Avec Le Ciel étoilé au-dessus de ma tête, Ilan Klipper a voulu dans un premier lieu raconter comment il travaille. Le metteur en scène explique : "Dans un processus de création, on mélange des choses qu’on a vécues, d’autres qu’on a vues à la télévision ou qu’on a lues, d’autres enfin qu’on a totalement imaginées… Tout ça est là, en permanence, en train de tourner en rond dans sa tête, jusqu’au jour où on se décide à le coucher sur du papier. Je suis donc parti de ça pour raconter l’histoire de Bruno (Laurent Poitrenaux), un écrivain, seul chez lui, en peignoir, en pleine ébullition créative, qui doit faire face à une « intervention » de la part de ses proches qui le croient fou. Et il va mélanger tout ça à une histoire d’amour avec la psy qui vient potentiellement l’interner."
Ilan Klipper avait, par le passé, réalisé un documentaire à l’hôpital Sainte-Anne situé dans le 14e arrondissement de Paris et spécialisé en psychiatrie. Dans une certaine mesure, Le Ciel étoilé au-dessus de ma tête se situe dans la continuité du documentaire parce qu'il est le troisième volet d’un triptyque sur l’errance psychique, la création et l’enfermement. Le réalisateur développe :
"Le premier volet, Sainte-Anne est un documentaire sans commentaire, sans interview, un film dur dans la lignée des films de Frederick Wiseman. Le second, Juke-Box (avec le chanteur Christophe), est un court-métrage de fiction assez aride dans lequel un musicien lutte avec ses démons intérieurs pour essayer d’accoucher d’un morceau.
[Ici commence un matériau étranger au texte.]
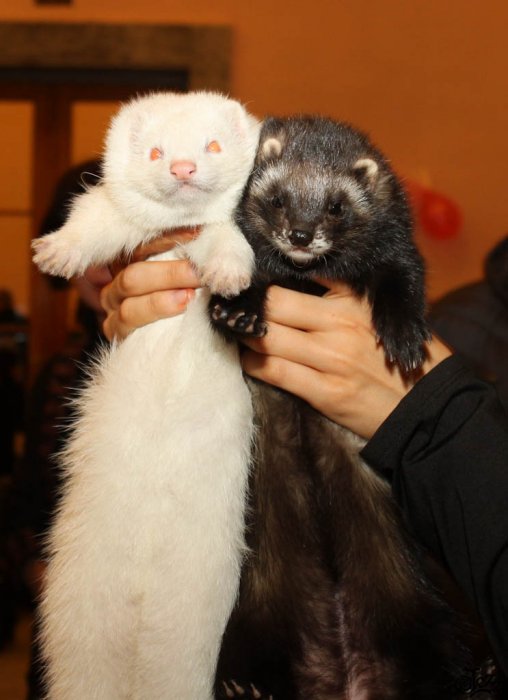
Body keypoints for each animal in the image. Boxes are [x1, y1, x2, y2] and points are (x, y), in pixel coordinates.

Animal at [32, 90, 260, 700]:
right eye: (156, 150)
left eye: (212, 144)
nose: (182, 167)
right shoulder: (110, 213)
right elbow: (92, 221)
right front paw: (57, 252)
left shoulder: (219, 230)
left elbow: (228, 240)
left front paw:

Dans Le Ciel étoilé au-dessus de ma tête enfin, il est aussi question d’un homme qui ne sort pas de chez lui et qui est confronté à une hospitalisation à la demande d’un tiers."
Ilan Klipper définit Le Ciel étoilé au-dessus de ma tête comme une tragi-comédie. Le cinéaste insiste cependant sur le fait que le film est toutefois difficile à classer puisqu’il comprend des moments réalistes, d’autres quasi fantastiques et poétiques. "J’ai essayé d’avancer dans la fabrication avec une totale liberté. J’avais envie de tenter des choses. Je crois qu’en ce moment je n’aime plus les films bien ficelés à tous les endroits. Je recherche au contraire les zones de fragilités. Les gestes", précise-t-il.
Au-delà de Ilan Klipper, le personnage de Bruno est inspiré de plusieurs artistes que le metteur en scène a croisés et qui sont à la limite de la marginalisation. "Dans les métiers de la création, si l’on ne perce pas vite, si l’on ne connaît pas un franc succès, les risques de se faire oublier avec les années sont réels. C’est ce qui est arrivé à Bruno. Jeune, il a connu le succès mais il n’a pas réussi à transformer l’essai. Puis les aléas de la vie l’ont fait doucement disparaître du monde de ceux qui réussissent… Beaucoup de gens incroyablement talentueux sont cloîtrés chez eux en ce moment même avec des chefs-d’oeuvre dans leur placard, j’en suis persuadé", explique Klipper.
Pour le personnage principal, Ilan Klipper cherchait un acteur très technique, capable de jouer sur de longues prises et sur plusieurs registres. Etant donné qu'il vient du théâtre, Laurent Poitrenaux correspondait à ces critères. "Il est toujours juste, il a une capacité de proposition incroyable. C’est dingue que ce soit son premier « premier rôle ». Il a par ailleurs un corps étrange, avec des bras très longs par rapport à son torse. J’avais toujours envie de le filmer torse-nu. Il sait être très beau. Je voulais un personnage physiquement ambivalent, un peu bizarre, mais potentiellement très séduisant", raconte Klipper.
"Le Ciel étoilé au-dessus de ma tête" fait partie des dernières phrases de la Critique de la raison pratique de Kant, que Ilan Klipper trouve très belles. "« Deux choses remplissent le coeur de crainte et d’admiration, le ciel étoilé au-dessus de moi, et la loi morale en moi ». Le « ciel étoilé », c’est le transcendantal, ce sur quoi on ne peut pas agir. Je suis persuadé qu’il existe des forces sur lesquelles on n’a aucun pouvoir. Ce sont des lames de fond dans lesquelles on se débat, et qui nous emportent, qu’on le veuille ou non. Et en dépit de cela, il y a la « loi morale », l’immanent, les règles qu’on se fixe dans sa petite existence, et elles sont importantes !", développe le cinéaste.